Given data:
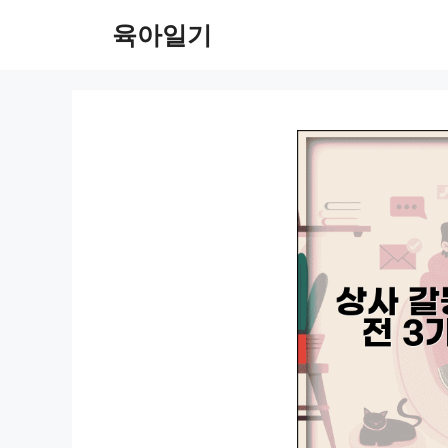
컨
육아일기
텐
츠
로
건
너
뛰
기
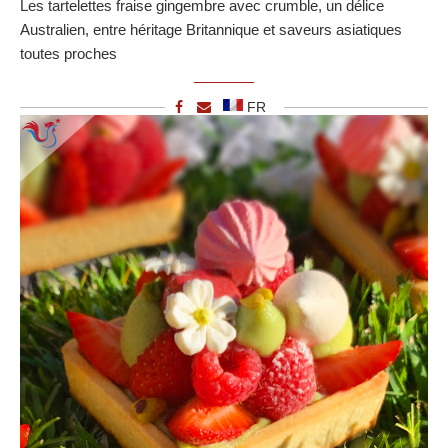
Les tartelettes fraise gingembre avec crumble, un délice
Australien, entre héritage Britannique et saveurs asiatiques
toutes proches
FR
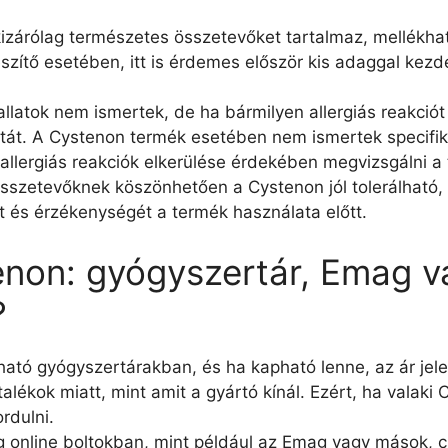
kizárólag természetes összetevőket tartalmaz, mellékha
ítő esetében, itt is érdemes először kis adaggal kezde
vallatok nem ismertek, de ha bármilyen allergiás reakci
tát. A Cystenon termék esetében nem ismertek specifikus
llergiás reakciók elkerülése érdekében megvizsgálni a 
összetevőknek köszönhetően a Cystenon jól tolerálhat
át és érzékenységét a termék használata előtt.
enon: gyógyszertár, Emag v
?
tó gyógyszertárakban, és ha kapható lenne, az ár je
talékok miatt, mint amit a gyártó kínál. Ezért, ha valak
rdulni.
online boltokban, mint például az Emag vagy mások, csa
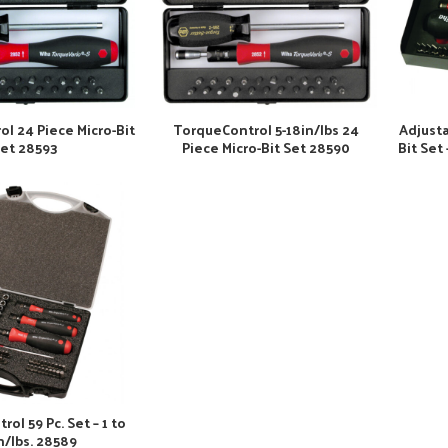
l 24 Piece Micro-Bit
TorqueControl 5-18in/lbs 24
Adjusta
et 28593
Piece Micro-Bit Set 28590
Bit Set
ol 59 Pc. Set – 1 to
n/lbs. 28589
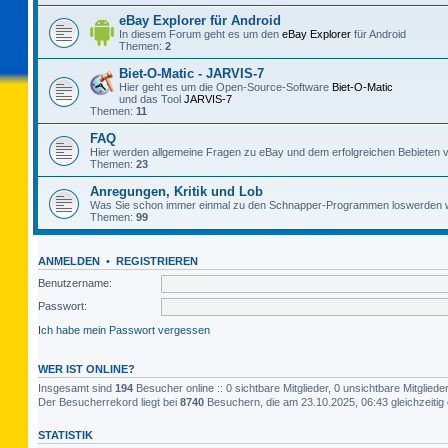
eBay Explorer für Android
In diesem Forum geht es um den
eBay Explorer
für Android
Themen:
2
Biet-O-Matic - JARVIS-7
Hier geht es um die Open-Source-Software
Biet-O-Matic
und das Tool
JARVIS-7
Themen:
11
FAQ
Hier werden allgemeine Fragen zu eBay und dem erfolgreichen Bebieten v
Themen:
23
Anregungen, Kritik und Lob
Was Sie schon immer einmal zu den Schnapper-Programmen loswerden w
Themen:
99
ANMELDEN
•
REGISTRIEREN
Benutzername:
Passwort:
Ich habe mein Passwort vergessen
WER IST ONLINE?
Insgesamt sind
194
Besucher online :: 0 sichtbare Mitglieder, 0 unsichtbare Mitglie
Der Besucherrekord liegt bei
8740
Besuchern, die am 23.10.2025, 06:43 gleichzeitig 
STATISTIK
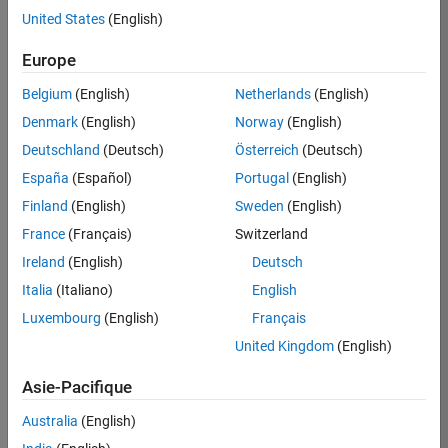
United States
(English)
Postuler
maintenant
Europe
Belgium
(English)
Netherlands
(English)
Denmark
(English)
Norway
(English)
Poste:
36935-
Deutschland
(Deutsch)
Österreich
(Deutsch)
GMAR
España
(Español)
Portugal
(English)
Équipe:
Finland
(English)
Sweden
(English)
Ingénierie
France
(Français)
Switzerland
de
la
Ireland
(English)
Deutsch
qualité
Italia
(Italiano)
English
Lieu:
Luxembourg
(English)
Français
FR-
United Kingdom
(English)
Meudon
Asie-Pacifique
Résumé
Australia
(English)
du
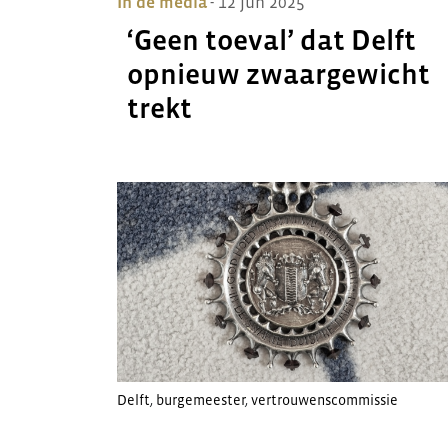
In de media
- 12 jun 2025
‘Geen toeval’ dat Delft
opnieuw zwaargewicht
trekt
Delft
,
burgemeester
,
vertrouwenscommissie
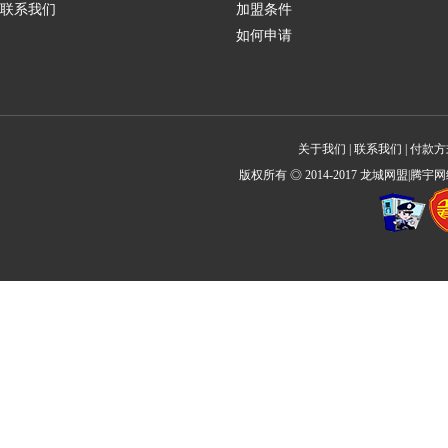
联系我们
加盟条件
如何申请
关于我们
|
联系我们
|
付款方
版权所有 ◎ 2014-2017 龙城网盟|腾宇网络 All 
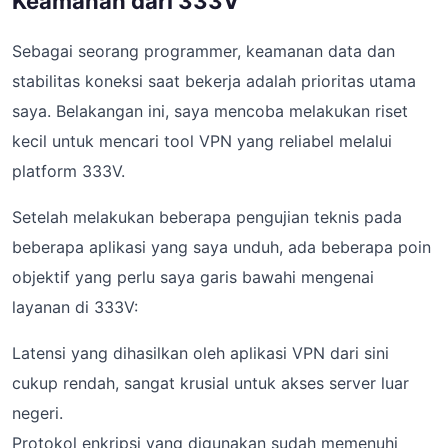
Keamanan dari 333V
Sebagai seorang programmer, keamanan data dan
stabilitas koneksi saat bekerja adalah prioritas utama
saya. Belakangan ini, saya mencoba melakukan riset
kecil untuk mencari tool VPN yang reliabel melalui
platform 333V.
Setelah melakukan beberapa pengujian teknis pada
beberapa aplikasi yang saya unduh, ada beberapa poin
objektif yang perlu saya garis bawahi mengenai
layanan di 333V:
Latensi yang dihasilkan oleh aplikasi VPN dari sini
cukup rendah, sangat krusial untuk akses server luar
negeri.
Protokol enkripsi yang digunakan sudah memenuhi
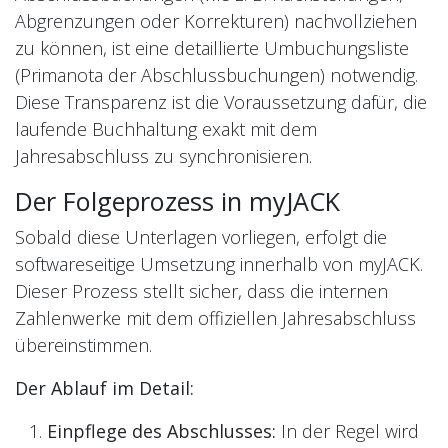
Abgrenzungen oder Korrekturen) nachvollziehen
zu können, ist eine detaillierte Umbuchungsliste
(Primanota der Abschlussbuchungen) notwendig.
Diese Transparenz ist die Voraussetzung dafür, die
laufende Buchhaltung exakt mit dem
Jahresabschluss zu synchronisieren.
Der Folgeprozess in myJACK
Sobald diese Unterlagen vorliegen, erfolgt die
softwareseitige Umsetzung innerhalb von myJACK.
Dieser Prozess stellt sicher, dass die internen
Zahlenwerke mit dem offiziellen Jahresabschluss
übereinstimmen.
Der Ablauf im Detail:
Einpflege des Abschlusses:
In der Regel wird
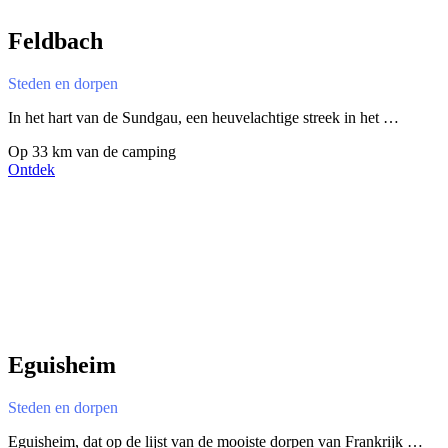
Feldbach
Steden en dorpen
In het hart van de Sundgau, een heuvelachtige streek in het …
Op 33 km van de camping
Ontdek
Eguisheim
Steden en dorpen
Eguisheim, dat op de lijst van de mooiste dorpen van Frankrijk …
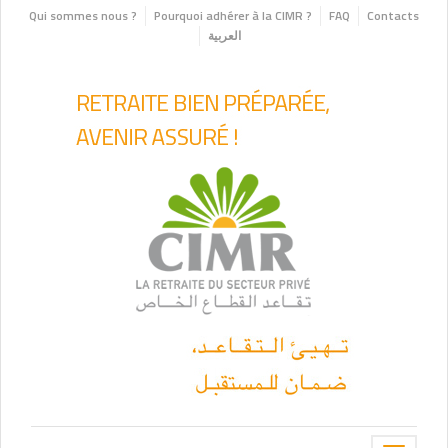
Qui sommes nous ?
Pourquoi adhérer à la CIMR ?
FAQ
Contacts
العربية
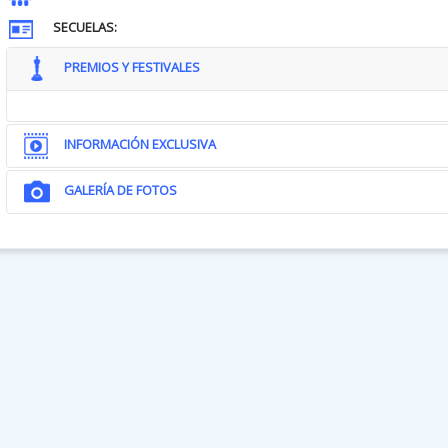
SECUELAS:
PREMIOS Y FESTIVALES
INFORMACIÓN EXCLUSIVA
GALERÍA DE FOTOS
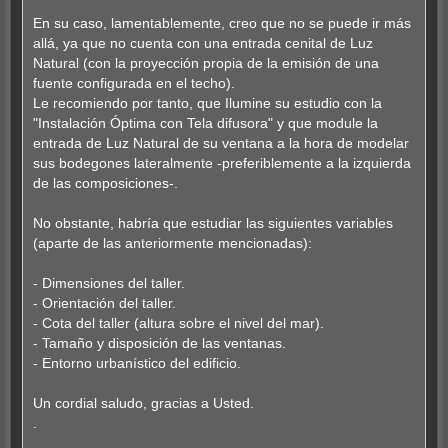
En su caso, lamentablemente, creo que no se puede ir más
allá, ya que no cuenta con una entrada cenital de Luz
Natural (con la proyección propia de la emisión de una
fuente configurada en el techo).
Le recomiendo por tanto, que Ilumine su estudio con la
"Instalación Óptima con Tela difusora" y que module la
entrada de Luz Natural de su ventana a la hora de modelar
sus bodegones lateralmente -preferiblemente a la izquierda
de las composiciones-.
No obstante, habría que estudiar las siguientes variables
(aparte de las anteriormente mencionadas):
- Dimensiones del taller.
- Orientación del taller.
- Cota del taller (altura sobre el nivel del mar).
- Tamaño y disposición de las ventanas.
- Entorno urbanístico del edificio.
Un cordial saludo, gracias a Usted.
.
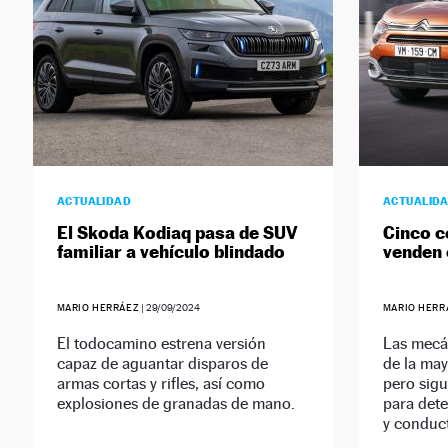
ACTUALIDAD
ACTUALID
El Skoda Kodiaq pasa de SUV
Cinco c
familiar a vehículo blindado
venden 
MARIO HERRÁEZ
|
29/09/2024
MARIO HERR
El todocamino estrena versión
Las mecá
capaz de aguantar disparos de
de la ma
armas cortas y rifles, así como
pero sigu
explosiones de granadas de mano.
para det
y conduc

Work to complete:
Leaving the pictures out, write out all the material above exactly.

Exercise response:
컨
육아일기
텐
츠
로
건
너
뛰
기
Les tartelettes fraise gingembre avec crumble, un délice
Australien, entre héritage Britannique et saveurs asiatiques
toutes proches
FR
kizárólag természetes összetevőket tartalmaz, mellékha
ítő esetében, itt is érdemes először kis adaggal kezde
vallatok nem ismertek, de ha bármilyen allergiás reakci
tát. A Cystenon termék esetében nem ismertek specifikus
llergiás reakciók elkerülése érdekében megvizsgálni a 
összetevőknek köszönhetően a Cystenon jól tolerálhat
át és érzékenységét a termék használata előtt.
enon: gyógyszertár, Emag v
?
tó gyógyszertárakban, és ha kapható lenne, az ár je
talékok miatt, mint amit a gyártó kínál. Ezért, ha valak
rdulni.
online boltokban, mint például az Emag vagy mások, csa
l 24 Piece Micro-Bit
TorqueControl 5-18in/lbs 24
Adjusta
et 28593
Piece Micro-Bit Set 28590
Bit Set
ol 59 Pc. Set – 1 to
n/lbs. 28589
eBay Explorer für Android
In diesem Forum geht es um den
eBay Explorer
für Android
Themen:
2
Biet-O-Matic - JARVIS-7
Hier geht es um die Open-Source-Software
Biet-O-Matic
und das Tool
JARVIS-7
Themen:
11
FAQ
Hier werden allgemeine Fragen zu eBay und dem erfolgreichen Bebieten v
Themen:
23
Anregungen, Kritik und Lob
Was Sie schon immer einmal zu den Schnapper-Programmen loswerden w
Themen:
99
ANMELDEN
•
REGISTRIEREN
Benutzername:
Passwort:
Ich habe mein Passwort vergessen
WER IST ONLINE?
Insgesamt sind
194
Besucher online :: 0 sichtbare Mitglieder, 0 unsichtbare Mitglie
Der Besucherrekord liegt bei
8740
Besuchern, die am 23.10.2025, 06:43 gleichzeitig 
STATISTIK
United States
(English)
Postuler
maintenant
Europe
Belgium
(English)
Netherlands
(English)
Denmark
(English)
Norway
(English)
Poste:
36935-
Deutschland
(Deutsch)
Österreich
(Deutsch)
GMAR
España
(Español)
Portugal
(English)
Équipe:
Finland
(English)
Sweden
(English)
Ingénierie
France
(Français)
Switzerland
de
la
Ireland
(English)
Deutsch
qualité
Italia
(Italiano)
English
Lieu:
Luxembourg
(English)
Français
FR-
United Kingdom
(English)
Meudon
Asie-Pacifique
Résumé
Australia
(English)
du
In de media
- 12 jun 2025
‘Geen toeval’ dat Delft
opnieuw zwaargewicht
trekt
Delft
,
burgemeester
,
vertrouwenscommissie
联系我们
加盟条件
如何申请
关于我们
|
联系我们
|
付款方
版权所有 ◎ 2014-2017 龙城网盟|腾宇网络 All 
Keamanan dari 333V
Sebagai seorang programmer, keamanan data dan
stabilitas koneksi saat bekerja adalah prioritas utama
saya. Belakangan ini, saya mencoba melakukan riset
kecil untuk mencari tool VPN yang reliabel melalui
platform 333V.
Setelah melakukan beberapa pengujian teknis pada
beberapa aplikasi yang saya unduh, ada beberapa poin
objektif yang perlu saya garis bawahi mengenai
layanan di 333V:
Latensi yang dihasilkan oleh aplikasi VPN dari sini
cukup rendah, sangat krusial untuk akses server luar
negeri.
Protokol enkripsi yang digunakan sudah memenuhi
Abgrenzungen oder Korrekturen) nachvollziehen
zu können, ist eine detaillierte Umbuchungsliste
(Primanota der Abschlussbuchungen) notwendig.
Diese Transparenz ist die Voraussetzung dafür, die
laufende Buchhaltung exakt mit dem
Jahresabschluss zu synchronisieren.
Der Folgeprozess in myJACK
Sobald diese Unterlagen vorliegen, erfolgt die
softwareseitige Umsetzung innerhalb von myJACK.
Dieser Prozess stellt sicher, dass die internen
Zahlenwerke mit dem offiziellen Jahresabschluss
übereinstimmen.
Der Ablauf im Detail:
Einpflege des Abschlusses:
In der Regel wird
Feldbach
Steden en dorpen
In het hart van de Sundgau, een heuvelachtige streek in het …
Op 33 km van de camping
Ontdek
Eguisheim
Steden en dorpen
Eguisheim, dat op de lijst van de mooiste dorpen van Frankrijk …
Qui sommes nous ?
Pourquoi adhérer à la CIMR ?
FAQ
Contacts
العربية
SECUELAS:
PREMIOS Y FESTIVALES
INFORMACIÓN EXCLUSIVA
GALERÍA DE FOTOS
En su caso, lamentablemente, creo que no se puede ir más
allá, ya que no cuenta con una entrada cenital de Luz
Natural (con la proyección propia de la emisión de una
fuente configurada en el techo).
Le recomiendo por tanto, que Ilumine su estudio con la
"Instalación Óptima con Tela difusora" y que module la
entrada de Luz Natural de su ventana a la hora de modelar
sus bodegones lateralmente -preferiblemente a la izquierda
de las composiciones-.
No obstante, habría que estudiar las siguientes variables
(aparte de las anteriormente mencionadas):
- Dimensiones del taller.
- Orientación del taller.
- Cota del taller (altura sobre el nivel del mar).
- Tamaño y disposición de las ventanas.
- Entorno urbanístico del edificio.
Un cordial saludo, gracias a Usted.
.
ACTUALIDAD
ACTUALID
El Skoda Kodiaq pasa de SUV
Cinco c
familiar a vehículo blindado
venden 
MARIO HERRÁEZ
|
29/09/2024
MARIO HERR
El todocamino estrena versión
Las mecá
capaz de aguantar disparos de
de la ma
armas cortas y rifles, así como
pero sigu
explosiones de granadas de mano.
para det
y conduc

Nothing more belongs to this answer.